Méthode : on identifie le niveau d'intervention (individuel, collectif, législatif, environnemental) et on relie chaque mesure à son effet attendu.
1. Le Nutri-Score (étiquetage de A à E intégrant énergie, sucres, graisses saturées, sel d'un côté ; fibres, protéines, fruits/légumes de l'autre) informe le consommateur au moment de l'achat : il agit sur un déterminant individuel (choix éclairé). Il reste insuffisant seul, car la décision dépend aussi du prix, de l'habitude, de la publicité et de l'accessibilité des produits : un consommateur informé mais contraint financièrement continuera d'acheter des produits mal notés mais bon marché.

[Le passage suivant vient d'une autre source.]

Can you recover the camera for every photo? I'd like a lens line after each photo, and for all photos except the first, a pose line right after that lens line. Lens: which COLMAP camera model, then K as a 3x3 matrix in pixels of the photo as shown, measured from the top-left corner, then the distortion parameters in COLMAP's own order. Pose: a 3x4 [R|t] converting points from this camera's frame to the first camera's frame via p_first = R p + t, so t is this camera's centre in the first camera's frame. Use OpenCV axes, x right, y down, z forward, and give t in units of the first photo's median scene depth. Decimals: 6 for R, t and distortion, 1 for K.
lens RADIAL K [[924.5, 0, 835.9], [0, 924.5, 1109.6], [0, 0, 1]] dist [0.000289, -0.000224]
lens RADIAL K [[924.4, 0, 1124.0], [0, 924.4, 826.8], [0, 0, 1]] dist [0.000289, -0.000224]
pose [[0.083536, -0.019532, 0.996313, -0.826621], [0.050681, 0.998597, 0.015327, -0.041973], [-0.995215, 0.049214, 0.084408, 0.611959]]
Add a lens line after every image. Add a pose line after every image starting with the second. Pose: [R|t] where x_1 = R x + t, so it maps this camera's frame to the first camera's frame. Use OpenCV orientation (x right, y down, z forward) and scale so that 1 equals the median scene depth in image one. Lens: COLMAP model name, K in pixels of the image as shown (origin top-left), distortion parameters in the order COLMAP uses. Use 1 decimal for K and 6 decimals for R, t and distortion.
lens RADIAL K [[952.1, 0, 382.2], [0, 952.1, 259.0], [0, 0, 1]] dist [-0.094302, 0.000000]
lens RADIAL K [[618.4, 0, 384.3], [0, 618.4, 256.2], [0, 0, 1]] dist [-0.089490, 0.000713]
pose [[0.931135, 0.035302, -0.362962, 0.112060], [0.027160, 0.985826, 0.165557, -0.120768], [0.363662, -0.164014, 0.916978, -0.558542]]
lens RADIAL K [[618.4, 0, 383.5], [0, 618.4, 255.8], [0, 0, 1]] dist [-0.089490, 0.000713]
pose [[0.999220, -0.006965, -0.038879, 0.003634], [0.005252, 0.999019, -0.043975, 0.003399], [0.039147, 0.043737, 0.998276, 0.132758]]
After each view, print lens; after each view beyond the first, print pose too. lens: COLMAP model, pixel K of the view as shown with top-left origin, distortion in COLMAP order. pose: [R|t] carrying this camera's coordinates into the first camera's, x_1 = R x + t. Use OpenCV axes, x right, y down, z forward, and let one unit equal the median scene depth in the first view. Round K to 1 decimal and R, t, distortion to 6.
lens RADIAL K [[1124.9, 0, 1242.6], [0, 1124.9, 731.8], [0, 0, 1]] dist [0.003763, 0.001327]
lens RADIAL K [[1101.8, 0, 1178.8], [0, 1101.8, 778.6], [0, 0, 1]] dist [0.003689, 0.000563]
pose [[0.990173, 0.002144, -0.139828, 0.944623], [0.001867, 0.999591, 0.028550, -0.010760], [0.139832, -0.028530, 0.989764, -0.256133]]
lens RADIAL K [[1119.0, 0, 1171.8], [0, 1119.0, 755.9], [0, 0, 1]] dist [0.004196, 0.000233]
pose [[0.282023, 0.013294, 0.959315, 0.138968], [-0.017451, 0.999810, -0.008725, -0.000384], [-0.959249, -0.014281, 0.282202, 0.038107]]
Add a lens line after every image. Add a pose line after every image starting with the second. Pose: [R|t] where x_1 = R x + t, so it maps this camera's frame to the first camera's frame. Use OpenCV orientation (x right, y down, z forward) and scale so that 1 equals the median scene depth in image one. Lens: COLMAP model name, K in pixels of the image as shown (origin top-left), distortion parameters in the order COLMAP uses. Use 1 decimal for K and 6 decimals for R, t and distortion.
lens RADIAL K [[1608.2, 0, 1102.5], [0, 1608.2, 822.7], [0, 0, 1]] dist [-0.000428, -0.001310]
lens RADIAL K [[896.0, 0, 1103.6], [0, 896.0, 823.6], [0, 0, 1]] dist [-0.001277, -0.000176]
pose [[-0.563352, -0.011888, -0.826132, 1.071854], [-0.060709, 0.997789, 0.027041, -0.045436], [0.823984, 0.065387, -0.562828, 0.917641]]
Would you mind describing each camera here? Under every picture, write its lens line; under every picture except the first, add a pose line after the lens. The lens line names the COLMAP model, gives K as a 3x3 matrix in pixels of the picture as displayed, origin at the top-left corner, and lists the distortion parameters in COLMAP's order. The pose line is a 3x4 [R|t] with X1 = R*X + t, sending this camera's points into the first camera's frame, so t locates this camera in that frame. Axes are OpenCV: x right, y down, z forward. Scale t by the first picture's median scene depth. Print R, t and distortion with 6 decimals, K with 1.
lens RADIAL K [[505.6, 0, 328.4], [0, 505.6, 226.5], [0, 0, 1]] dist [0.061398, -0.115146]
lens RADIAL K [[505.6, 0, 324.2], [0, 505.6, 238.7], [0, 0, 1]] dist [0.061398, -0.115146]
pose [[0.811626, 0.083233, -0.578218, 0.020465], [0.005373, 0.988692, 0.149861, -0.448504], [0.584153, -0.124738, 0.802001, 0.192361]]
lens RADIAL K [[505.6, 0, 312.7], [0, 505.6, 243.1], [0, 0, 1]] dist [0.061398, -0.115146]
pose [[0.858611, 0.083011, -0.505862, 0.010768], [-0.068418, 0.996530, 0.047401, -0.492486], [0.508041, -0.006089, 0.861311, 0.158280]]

2. Levier législatif : taxe sur les boissons sucrées ou réglementation de la publicité pour les produits gras et sucrés destinée aux enfants, pour réduire la consommation à la source. Levier environnemental : aménagement urbain favorisant l'implantation de marchés et commerces de produits frais dans les quartiers défavorisés (lutte contre les "food deserts"), afin de rendre l'alimentation saine réellement accessible. La combinaison des deux agit à la fois sur l'offre et sur le cadre de vie.